Assignment: Gather and copy every line of the listing below that contains the word "Hoge". Uppercase and lowercase letters must match.

(Beginning of Provided entries)

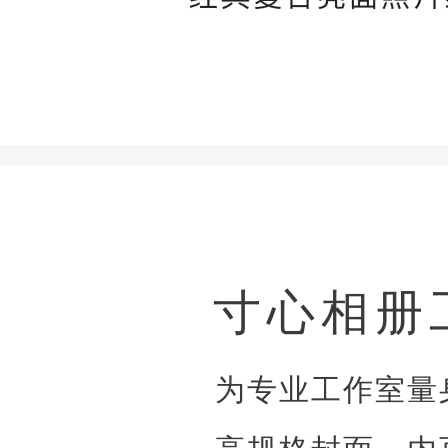
寸心相册
为专业工作室量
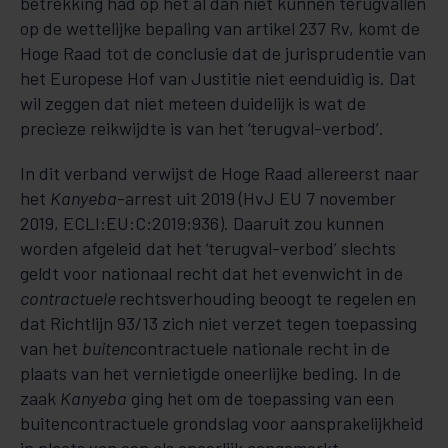
betrekking had op het al dan niet kunnen terugvallen
op de wettelijke bepaling van artikel 237 Rv, komt de
Hoge Raad tot de conclusie dat de jurisprudentie van
het Europese Hof van Justitie niet eenduidig is. Dat
wil zeggen dat niet meteen duidelijk is wat de
precieze reikwijdte is van het ‘terugval-verbod’.
In dit verband verwijst de Hoge Raad allereerst naar
het
Kanyeba
-arrest uit 2019 (HvJ EU 7 november
2019, ECLI:EU:C:2019:936). Daaruit zou kunnen
worden afgeleid dat het ‘terugval-verbod’ slechts
geldt voor nationaal recht dat het evenwicht in de
contractuele
rechtsverhouding beoogt te regelen en
dat Richtlijn 93/13 zich niet verzet tegen toepassing
van het
buiten
contractuele nationale recht in de
plaats van het vernietigde oneerlijke beding. In de
zaak
Kanyeba
ging het om de toepassing van een
buitencontractuele grondslag voor aansprakelijkheid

(End of Provided entries)

Your solution:
Hoge Raad tot de conclusie dat de jurisprudentie van
In dit verband verwijst de Hoge Raad allereerst naar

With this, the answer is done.